### Exercise brief:
Copy, from the data below, each line that has the word "lines".

### Records supplied:

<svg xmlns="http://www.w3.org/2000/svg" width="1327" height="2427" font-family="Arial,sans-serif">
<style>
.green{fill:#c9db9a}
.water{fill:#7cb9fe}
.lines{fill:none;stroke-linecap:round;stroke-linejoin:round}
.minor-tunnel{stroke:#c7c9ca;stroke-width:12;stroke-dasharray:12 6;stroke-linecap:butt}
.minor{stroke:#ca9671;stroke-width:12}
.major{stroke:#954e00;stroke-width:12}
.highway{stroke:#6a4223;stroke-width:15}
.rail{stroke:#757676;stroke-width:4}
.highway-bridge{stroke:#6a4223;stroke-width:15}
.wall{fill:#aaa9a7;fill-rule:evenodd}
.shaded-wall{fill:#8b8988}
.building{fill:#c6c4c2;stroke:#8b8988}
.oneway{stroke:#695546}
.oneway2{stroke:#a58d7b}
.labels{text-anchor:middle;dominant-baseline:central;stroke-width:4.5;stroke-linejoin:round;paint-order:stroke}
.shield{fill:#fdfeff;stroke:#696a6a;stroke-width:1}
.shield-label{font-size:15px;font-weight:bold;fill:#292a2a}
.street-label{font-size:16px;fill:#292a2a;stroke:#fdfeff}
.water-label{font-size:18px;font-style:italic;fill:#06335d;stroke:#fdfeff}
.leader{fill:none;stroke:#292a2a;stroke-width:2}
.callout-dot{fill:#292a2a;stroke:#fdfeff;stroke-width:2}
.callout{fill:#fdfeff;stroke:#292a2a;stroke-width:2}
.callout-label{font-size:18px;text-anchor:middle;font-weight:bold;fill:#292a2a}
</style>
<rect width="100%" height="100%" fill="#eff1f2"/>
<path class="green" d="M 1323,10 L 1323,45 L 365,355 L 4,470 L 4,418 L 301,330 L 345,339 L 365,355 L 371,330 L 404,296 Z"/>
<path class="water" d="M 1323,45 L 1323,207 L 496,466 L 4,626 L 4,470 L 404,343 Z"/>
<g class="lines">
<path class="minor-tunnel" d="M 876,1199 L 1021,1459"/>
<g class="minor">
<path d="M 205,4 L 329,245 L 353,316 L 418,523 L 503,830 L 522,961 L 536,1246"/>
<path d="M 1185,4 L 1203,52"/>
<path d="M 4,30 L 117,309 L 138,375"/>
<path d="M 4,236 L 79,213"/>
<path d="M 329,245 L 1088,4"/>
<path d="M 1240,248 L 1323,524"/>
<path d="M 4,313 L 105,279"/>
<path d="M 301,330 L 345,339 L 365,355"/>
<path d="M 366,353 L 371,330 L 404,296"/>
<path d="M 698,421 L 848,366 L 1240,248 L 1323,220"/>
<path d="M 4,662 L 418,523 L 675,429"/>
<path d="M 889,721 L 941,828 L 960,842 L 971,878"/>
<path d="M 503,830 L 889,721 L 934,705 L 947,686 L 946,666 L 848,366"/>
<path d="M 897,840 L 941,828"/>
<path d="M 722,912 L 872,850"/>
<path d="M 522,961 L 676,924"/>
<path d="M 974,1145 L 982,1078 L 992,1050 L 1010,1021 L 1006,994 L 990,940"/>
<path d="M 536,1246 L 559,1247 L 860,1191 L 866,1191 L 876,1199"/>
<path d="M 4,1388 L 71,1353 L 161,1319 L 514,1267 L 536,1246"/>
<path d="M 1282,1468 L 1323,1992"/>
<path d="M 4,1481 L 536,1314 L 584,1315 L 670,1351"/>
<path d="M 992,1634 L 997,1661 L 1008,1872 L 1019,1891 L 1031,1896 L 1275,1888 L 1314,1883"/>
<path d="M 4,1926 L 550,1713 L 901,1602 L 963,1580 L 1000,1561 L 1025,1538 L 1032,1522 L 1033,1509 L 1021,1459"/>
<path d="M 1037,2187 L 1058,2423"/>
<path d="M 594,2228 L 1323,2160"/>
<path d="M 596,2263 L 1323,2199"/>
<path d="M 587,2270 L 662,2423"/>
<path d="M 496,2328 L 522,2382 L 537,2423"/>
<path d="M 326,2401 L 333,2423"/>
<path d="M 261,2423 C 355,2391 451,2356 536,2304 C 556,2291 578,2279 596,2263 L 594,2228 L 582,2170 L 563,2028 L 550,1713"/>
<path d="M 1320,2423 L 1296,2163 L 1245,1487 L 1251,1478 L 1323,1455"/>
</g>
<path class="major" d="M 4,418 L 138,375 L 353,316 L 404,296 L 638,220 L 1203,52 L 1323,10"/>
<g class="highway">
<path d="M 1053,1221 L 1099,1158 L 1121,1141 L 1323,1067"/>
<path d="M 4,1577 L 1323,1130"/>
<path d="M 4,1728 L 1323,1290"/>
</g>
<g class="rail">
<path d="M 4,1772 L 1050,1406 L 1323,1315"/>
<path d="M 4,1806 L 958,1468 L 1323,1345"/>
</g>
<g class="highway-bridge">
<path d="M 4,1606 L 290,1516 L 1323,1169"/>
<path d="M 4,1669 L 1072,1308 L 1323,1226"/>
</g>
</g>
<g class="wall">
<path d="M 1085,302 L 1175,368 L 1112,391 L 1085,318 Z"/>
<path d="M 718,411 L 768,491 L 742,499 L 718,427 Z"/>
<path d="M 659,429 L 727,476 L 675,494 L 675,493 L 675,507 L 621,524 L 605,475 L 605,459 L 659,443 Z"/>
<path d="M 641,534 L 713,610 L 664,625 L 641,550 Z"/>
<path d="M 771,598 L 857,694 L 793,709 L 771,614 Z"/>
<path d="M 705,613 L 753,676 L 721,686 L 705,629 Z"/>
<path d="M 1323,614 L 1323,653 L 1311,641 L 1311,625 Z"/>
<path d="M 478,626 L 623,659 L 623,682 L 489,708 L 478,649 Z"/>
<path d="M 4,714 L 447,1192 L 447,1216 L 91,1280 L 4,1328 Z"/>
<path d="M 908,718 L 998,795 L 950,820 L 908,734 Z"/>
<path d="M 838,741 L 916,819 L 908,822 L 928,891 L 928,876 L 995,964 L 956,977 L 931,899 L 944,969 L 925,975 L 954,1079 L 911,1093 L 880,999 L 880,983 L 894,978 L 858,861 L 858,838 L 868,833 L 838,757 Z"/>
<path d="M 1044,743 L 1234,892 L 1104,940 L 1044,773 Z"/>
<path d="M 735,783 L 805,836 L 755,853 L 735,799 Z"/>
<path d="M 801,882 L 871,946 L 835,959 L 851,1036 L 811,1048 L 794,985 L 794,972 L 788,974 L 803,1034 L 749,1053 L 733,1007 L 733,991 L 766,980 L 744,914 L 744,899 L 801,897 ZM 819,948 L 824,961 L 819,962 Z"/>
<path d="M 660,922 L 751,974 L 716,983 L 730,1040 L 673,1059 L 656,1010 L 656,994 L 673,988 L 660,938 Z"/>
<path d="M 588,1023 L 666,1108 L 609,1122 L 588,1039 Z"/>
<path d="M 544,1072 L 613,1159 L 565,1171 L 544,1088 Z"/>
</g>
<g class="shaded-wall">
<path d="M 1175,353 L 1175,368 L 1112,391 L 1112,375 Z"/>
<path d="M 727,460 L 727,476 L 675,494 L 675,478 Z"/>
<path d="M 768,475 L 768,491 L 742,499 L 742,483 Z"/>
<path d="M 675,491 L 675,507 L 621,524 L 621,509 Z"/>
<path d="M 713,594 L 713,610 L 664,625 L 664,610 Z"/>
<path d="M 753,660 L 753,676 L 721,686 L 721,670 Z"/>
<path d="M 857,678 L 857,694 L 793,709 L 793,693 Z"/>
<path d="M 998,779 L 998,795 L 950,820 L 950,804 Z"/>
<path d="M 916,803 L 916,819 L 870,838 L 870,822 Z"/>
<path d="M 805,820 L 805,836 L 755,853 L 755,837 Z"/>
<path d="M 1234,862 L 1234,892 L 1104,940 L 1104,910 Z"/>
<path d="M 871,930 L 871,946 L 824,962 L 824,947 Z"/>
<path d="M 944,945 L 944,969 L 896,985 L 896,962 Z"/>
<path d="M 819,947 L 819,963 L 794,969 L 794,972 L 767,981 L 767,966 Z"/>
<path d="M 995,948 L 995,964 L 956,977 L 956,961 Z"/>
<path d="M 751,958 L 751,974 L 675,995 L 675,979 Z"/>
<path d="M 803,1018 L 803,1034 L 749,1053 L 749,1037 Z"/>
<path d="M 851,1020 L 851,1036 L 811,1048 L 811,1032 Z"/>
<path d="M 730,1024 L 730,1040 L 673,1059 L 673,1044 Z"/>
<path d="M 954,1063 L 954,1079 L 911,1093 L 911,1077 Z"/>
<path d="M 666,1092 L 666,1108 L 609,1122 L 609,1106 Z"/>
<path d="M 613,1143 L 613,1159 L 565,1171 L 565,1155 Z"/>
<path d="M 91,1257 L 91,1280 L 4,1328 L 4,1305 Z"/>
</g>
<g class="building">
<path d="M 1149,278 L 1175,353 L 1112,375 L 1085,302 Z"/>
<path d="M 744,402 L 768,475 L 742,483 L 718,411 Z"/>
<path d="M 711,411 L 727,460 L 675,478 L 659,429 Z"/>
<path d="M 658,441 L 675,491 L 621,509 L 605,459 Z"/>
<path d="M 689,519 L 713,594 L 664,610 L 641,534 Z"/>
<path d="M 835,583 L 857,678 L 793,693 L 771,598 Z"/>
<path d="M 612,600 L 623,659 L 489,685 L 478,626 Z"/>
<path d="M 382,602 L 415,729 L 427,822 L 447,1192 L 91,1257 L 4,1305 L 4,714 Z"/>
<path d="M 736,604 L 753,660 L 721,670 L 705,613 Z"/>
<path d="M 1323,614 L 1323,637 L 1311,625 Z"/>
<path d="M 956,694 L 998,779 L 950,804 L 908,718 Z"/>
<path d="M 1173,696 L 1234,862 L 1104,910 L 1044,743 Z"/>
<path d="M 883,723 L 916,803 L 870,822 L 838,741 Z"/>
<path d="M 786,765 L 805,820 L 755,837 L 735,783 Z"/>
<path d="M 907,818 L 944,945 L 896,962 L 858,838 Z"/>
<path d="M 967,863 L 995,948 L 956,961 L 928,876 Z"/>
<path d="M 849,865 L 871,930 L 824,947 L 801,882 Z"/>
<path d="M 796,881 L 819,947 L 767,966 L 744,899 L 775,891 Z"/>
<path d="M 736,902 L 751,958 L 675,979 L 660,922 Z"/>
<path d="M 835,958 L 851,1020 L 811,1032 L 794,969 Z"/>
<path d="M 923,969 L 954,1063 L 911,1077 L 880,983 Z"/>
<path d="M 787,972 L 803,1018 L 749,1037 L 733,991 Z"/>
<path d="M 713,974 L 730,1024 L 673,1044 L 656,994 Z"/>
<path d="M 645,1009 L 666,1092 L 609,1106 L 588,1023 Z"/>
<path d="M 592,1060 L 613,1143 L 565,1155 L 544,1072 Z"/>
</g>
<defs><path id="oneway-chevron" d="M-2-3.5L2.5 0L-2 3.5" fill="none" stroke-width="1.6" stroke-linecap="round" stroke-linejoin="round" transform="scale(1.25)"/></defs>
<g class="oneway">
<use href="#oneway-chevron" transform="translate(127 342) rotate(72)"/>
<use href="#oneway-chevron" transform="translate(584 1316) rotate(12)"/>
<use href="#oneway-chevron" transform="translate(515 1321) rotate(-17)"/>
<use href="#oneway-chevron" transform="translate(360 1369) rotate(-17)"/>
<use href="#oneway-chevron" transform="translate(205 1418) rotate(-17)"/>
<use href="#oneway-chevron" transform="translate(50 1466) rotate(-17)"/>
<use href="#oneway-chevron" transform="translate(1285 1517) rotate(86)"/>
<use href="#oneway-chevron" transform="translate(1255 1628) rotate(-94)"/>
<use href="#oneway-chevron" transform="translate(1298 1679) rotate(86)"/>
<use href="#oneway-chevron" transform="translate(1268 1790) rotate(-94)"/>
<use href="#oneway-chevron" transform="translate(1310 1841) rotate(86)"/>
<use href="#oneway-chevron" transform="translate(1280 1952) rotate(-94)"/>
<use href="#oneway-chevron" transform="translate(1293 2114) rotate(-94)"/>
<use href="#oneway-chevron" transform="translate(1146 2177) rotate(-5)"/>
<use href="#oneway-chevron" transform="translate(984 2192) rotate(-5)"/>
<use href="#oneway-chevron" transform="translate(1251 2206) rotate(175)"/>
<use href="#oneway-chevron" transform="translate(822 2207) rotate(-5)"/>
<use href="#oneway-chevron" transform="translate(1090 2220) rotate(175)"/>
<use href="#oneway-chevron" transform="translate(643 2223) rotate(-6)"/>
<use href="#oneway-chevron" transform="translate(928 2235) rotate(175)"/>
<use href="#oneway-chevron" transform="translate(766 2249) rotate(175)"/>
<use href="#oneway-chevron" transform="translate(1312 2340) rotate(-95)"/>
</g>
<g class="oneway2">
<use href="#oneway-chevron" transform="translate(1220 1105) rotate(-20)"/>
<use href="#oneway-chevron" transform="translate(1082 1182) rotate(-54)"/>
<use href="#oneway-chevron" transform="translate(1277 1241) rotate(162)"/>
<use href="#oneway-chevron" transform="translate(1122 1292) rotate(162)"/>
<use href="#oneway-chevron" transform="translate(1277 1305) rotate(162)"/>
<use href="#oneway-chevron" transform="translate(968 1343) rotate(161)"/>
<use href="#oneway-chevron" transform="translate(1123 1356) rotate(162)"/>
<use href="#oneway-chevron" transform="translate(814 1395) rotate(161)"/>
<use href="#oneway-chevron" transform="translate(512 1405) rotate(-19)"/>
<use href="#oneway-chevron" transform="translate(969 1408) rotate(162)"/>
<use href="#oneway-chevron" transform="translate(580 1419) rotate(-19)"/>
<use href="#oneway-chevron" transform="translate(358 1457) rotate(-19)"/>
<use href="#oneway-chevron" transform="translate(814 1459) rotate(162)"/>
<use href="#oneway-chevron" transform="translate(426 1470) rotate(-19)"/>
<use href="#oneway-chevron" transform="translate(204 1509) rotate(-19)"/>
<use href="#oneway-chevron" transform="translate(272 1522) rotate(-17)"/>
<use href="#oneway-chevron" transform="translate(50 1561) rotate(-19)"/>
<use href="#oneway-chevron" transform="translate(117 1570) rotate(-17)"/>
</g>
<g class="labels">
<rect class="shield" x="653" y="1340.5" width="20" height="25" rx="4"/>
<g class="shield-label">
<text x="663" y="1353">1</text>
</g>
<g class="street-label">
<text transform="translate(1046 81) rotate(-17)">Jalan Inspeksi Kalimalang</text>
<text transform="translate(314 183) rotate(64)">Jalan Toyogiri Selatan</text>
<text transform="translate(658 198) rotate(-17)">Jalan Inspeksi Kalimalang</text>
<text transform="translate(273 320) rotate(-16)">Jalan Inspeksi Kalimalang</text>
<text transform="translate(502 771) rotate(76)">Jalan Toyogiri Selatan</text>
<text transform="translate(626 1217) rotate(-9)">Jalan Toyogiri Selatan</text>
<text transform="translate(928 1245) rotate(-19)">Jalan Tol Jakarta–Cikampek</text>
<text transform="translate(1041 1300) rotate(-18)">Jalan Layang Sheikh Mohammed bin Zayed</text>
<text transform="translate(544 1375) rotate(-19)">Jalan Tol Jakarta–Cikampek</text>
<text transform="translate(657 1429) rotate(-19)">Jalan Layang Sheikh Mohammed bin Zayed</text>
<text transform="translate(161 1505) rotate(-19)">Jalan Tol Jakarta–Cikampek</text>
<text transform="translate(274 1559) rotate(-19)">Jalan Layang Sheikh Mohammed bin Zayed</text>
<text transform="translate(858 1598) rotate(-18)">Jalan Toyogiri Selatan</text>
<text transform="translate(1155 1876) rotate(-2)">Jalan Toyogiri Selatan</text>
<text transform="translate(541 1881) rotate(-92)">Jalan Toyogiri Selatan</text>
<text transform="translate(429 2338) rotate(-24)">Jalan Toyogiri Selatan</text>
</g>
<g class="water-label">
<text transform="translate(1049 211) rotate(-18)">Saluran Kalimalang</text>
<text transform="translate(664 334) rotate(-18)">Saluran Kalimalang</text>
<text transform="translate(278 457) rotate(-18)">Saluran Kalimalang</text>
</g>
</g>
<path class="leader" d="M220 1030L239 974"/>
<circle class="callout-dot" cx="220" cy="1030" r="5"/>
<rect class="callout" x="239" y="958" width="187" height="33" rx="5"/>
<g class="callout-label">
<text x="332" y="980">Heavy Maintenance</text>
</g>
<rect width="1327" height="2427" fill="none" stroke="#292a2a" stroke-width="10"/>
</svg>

### Response to the exercise:
.lines{fill:none;stroke-linecap:round;stroke-linejoin:round}
<g class="lines">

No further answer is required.